Make sure you have already completed the necessary steps to build the dfanalyzer. See the Build DFTracer documentation for details.

Initializing Dask Configurations

cd <dftracer>/dfanalyzer/dask/conf
./install_dask_env.sh

Note

This will create a new directory $HOME/.dftracer/ with files: $HOME/.dftracer/configuration.sh and $HOME/.dftracer/configuration.yaml

Editing `$HOME/.dftracer/configuration.yaml`

cd $HOME/.dftracer
<EDITOR> configuration.yaml

By default, $HOME/.dftracer/configuration.yaml will contain this entry:

app: /usr/WS2/haridev/dftracer
env: ${DFTRACER_APP}/venv

Please modify the app to your cloned <dftracer> directory and env to the Python virtual environment that you used to install the dfanalyzer code. Refer to the Build DFTracer documentation for details.
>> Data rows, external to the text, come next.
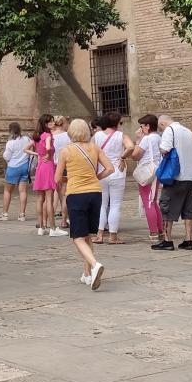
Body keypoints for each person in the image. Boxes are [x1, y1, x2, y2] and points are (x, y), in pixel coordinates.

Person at [54, 118, 112, 289]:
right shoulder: (95, 148)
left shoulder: (66, 151)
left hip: (76, 193)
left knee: (77, 237)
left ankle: (94, 265)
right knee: (87, 235)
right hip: (95, 193)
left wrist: (69, 177)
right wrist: (95, 178)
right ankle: (87, 274)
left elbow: (57, 178)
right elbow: (110, 168)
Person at [153, 114, 192, 251]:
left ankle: (167, 240)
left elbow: (165, 149)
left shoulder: (169, 130)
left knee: (166, 206)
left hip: (177, 176)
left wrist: (161, 150)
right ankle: (188, 240)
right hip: (191, 177)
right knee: (188, 208)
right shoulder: (188, 131)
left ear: (162, 124)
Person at [92, 111, 135, 245]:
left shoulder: (97, 135)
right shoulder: (121, 135)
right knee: (115, 205)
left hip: (101, 172)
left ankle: (99, 235)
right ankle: (113, 236)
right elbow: (131, 147)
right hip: (117, 171)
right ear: (117, 123)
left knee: (102, 205)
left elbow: (91, 151)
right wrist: (122, 157)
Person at [131, 114, 165, 245]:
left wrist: (138, 140)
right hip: (156, 170)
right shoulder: (158, 137)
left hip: (147, 172)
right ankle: (160, 230)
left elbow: (135, 155)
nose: (140, 129)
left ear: (148, 126)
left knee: (148, 202)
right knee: (153, 201)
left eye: (142, 126)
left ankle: (153, 232)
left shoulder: (147, 139)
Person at [31, 115, 60, 236]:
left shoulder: (37, 137)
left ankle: (41, 227)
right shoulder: (48, 136)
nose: (53, 123)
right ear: (46, 124)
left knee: (40, 198)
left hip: (40, 167)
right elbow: (48, 146)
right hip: (48, 166)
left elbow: (25, 149)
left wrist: (38, 154)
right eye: (51, 121)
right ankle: (52, 227)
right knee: (49, 198)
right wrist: (47, 152)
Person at [0, 123, 33, 222]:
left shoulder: (10, 143)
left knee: (7, 190)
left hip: (13, 167)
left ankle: (5, 213)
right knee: (22, 191)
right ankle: (22, 214)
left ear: (10, 131)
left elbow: (6, 156)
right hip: (24, 167)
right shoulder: (26, 139)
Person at [51, 116, 71, 228]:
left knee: (53, 193)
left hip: (52, 166)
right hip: (65, 165)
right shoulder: (68, 136)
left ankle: (50, 219)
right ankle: (64, 220)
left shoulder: (50, 136)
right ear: (63, 123)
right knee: (64, 194)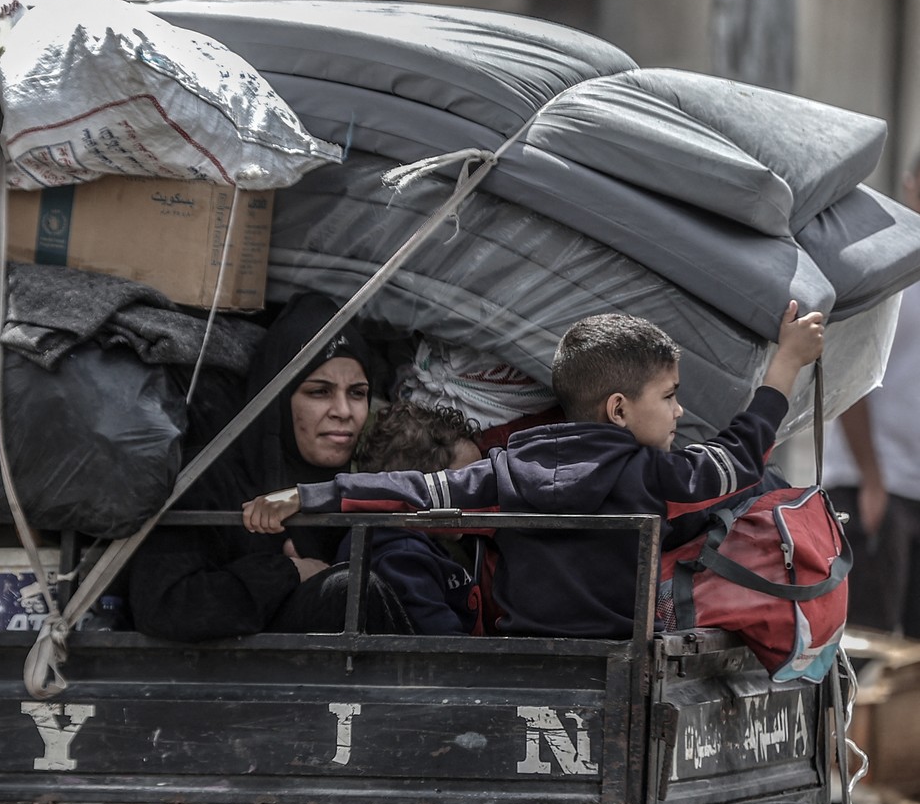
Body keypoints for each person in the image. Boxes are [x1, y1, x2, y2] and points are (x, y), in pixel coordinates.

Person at [243, 302, 825, 639]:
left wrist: (310, 496)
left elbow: (415, 493)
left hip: (521, 663)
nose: (678, 411)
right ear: (619, 410)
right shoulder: (658, 479)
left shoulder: (505, 473)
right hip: (622, 662)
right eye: (670, 396)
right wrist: (785, 364)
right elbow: (741, 453)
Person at [127, 293, 412, 642]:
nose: (344, 411)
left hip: (336, 686)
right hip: (234, 682)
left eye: (357, 393)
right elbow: (164, 604)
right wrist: (287, 573)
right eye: (319, 392)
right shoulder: (211, 479)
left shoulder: (360, 486)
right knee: (347, 590)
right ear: (277, 400)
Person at [824, 153, 920, 637]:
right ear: (911, 186)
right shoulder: (891, 266)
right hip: (875, 487)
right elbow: (852, 376)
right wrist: (872, 478)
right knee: (867, 642)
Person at [333, 401, 484, 635]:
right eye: (463, 486)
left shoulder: (415, 544)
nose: (475, 498)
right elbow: (442, 641)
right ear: (418, 489)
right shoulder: (401, 556)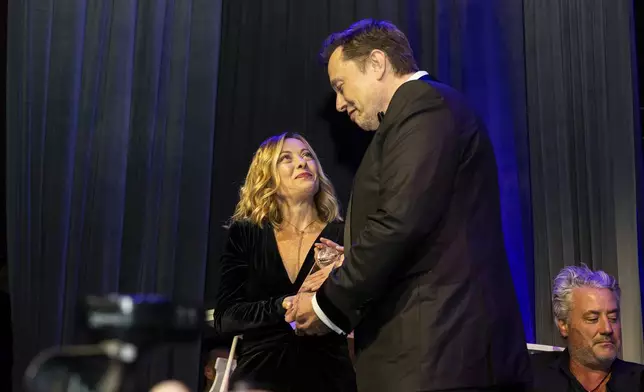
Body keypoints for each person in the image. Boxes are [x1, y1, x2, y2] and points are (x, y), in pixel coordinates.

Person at [285, 19, 532, 391]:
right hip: (433, 358)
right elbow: (421, 229)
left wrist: (326, 305)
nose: (338, 103)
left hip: (440, 359)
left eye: (341, 86)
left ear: (376, 63)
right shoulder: (416, 115)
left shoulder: (423, 106)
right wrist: (347, 260)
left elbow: (399, 224)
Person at [212, 132, 356, 391]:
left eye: (307, 155)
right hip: (259, 378)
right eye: (286, 158)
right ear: (267, 178)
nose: (302, 163)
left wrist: (350, 269)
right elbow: (226, 318)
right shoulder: (247, 233)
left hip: (329, 378)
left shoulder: (343, 235)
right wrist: (286, 304)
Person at [531, 265, 644, 392]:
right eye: (593, 319)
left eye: (613, 318)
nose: (607, 329)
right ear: (563, 325)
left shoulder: (639, 382)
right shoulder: (532, 375)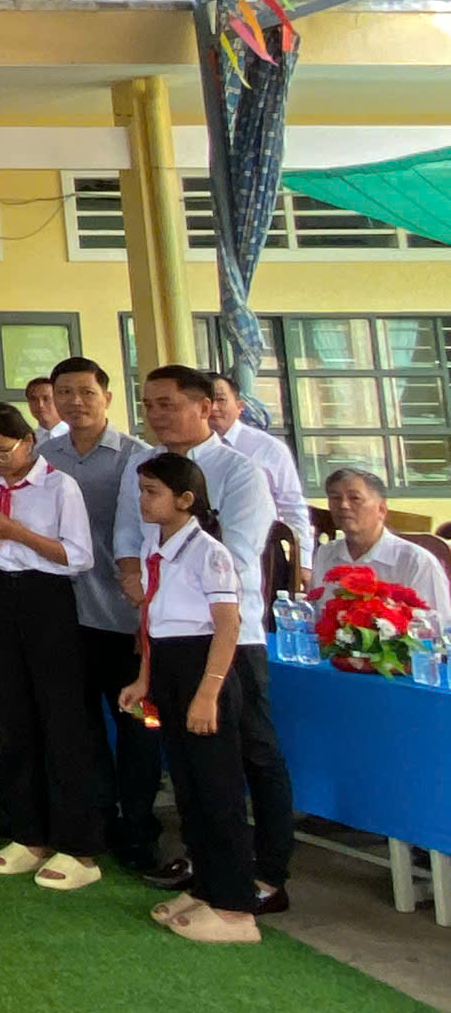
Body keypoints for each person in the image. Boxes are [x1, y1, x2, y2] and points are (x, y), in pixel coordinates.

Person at [118, 365, 290, 912]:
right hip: (166, 634)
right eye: (148, 404)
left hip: (227, 636)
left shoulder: (240, 471)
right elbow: (129, 539)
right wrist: (139, 584)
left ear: (205, 408)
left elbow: (234, 559)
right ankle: (205, 863)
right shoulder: (146, 468)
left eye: (167, 404)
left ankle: (267, 872)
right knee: (190, 761)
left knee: (251, 753)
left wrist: (168, 580)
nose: (155, 415)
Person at [0, 400, 103, 892]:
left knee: (60, 720)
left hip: (46, 598)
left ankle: (78, 844)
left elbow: (78, 557)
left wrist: (19, 532)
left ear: (28, 442)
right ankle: (27, 833)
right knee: (11, 716)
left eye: (3, 451)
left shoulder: (60, 486)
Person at [122, 454, 262, 944]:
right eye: (141, 490)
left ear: (185, 499)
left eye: (153, 492)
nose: (143, 500)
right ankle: (205, 888)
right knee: (188, 787)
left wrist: (208, 694)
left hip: (204, 670)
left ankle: (235, 908)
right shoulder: (152, 545)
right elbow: (152, 621)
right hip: (167, 667)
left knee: (218, 791)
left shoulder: (209, 553)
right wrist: (144, 679)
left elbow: (227, 626)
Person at [34, 356, 155, 872]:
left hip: (125, 619)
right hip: (64, 618)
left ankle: (139, 829)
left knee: (138, 730)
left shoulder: (137, 458)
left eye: (86, 392)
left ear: (107, 397)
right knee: (76, 730)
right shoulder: (43, 456)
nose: (75, 402)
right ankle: (92, 822)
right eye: (65, 392)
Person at [312, 466, 451, 614]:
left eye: (355, 498)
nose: (343, 505)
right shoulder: (326, 553)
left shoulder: (416, 561)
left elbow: (439, 624)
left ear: (381, 509)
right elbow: (317, 613)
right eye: (335, 498)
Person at [208, 373, 315, 550]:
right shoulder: (186, 449)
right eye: (206, 401)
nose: (213, 408)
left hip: (262, 551)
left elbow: (292, 506)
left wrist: (301, 559)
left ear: (239, 406)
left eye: (220, 400)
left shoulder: (269, 448)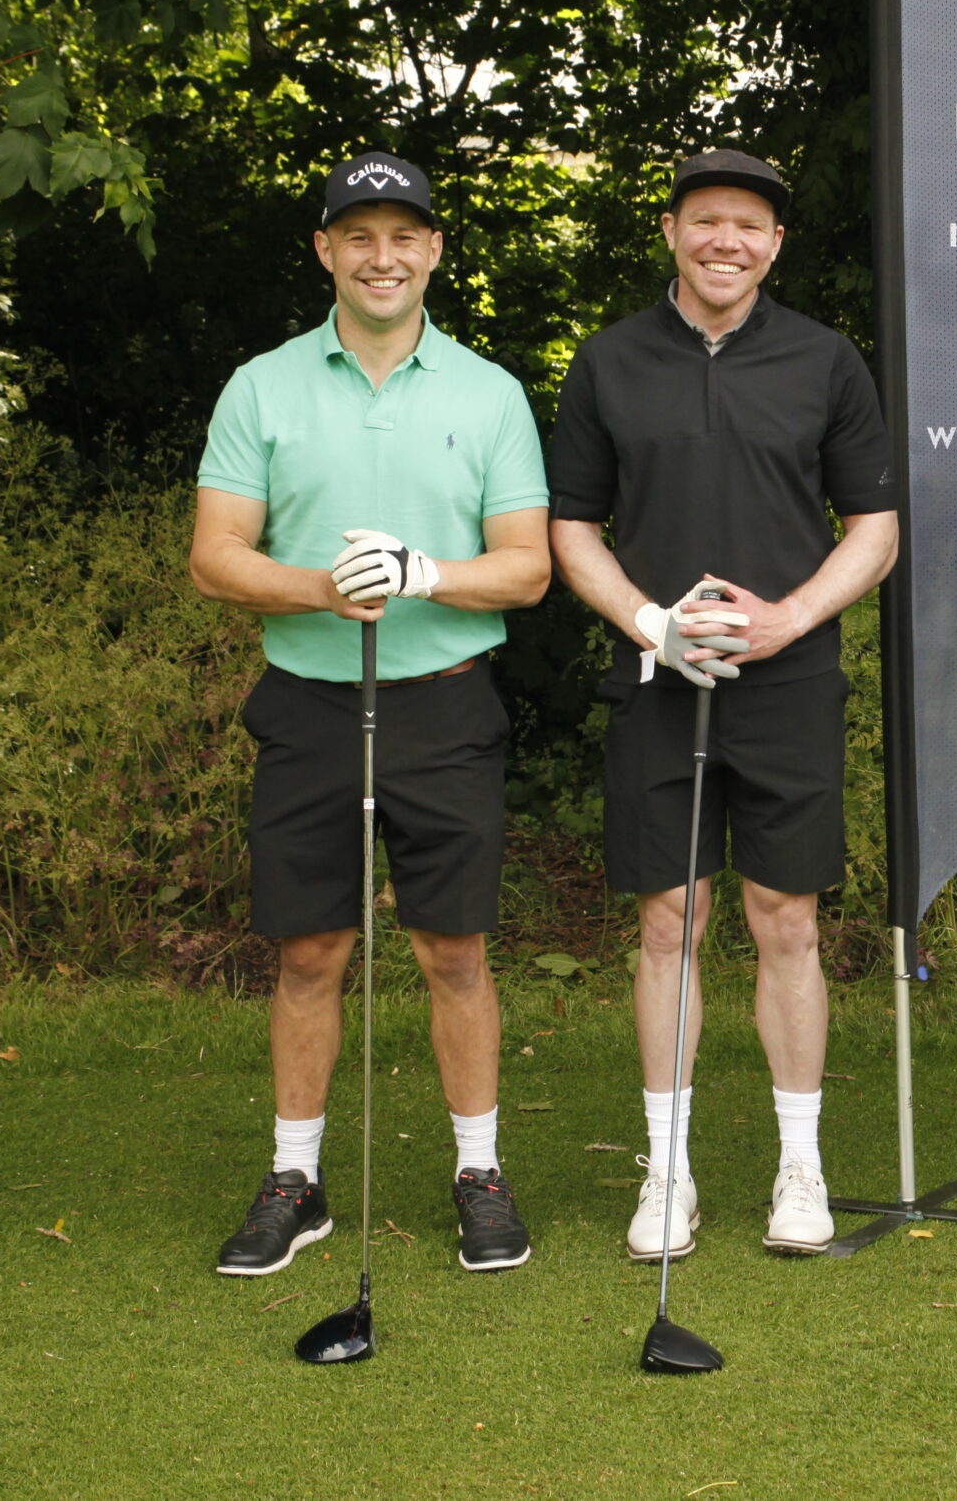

Editing Dask Configurations depending on your System

In the <dftracer>/dfanalyzer/dask/conf/ folder create a new .yaml file for the system you want to use. The .yaml file should consist of the following fields:

config: this fiels contains locations for the directories containing files for the dask distributed cluster.
- script_dir: the scripts to run dask distributed
- conf_dir: the .yaml configuration files
- run_dir: the folder which will contain the scheduler_{$USER}.pid and scheduler_{$USER}.json file used to store information for the scheduler.
- log_dir: the folder which will contain the logs for the dask distributed scheduler and workers.
job: information about the job you want to run to create the dask distributed cluster.
- num_nodes: number of nodes which are going to be used to run the dask distributed cluster.
- wall_time_min: time (in minutes) which the dask distributed cluster is going to run for.
- env_id: the name of the job which will run.
- queue: the queue which the job will run for.
scheduler: information used to run the scheduler of the dask distributed cluster.
- cmd: command used to run the scheduler. Depending on the system you are using you might need to use FLUX, SLURM or other scheduler.
Examples can look like this: srun -N ${DFTRACER_JOB_NUM_NODES} -t ${DFTRACER_JOB_WALL_TIME_MIN} for SLURM scheduler or flux run -N ${DFTRACER_JOB_NUM_NODES} -t ${DFTRACER_JOB_WALL_TIME_MIN} for FLUX scheduler. - port: <port>` used to run dask distributed. - kill: command used to kill the cluster. Examples can look like this: scancel ${SLURM_JOB_ID} for SLURM scheduler or flux cancel –all for FLUX scheduler.
worker: information used to run the workers of the dask distributed cluster.
- ppn: processes per node for the dask distributed cluster.
- cmd: command used to run the worker. Depending on the system you are using you might need to use FLUX, SLURM or other scheduler.
Examples can look like this: srun -N ${DFTRACER_JOB_NUM_NODES} --ntasks-per-node=${DFTRACER_WORKER_PPN} for SLURM scheduler or srun -N ${DFTRACER_JOB_NUM_NODES} --ntasks-per-node=${DFTRACER_WORKER_PPN} for FLUX scheduler. - per_core: number of processes per code - threads: number of threads used. - local_dir: a location for a local directory used from dask to cache data frames. It can be set to local storage or shared memory. - kill: command used to kill the cluster. Examples can look like this: scancel ${SLURM_JOB_ID} for SLURM scheduler or flux cancel --all for FLUX scheduler.

cd <dftracer>/dfanalyzer/dask/conf
<EDITOR> <system>.yaml

Bellow is an example of a .yaml taht can used for LC Ruby:

Run DFAnalyzer

Navigate to <dftracer>/examples/dfanalyzer/dfanalyzer_distributed.ipynb and run your notebook.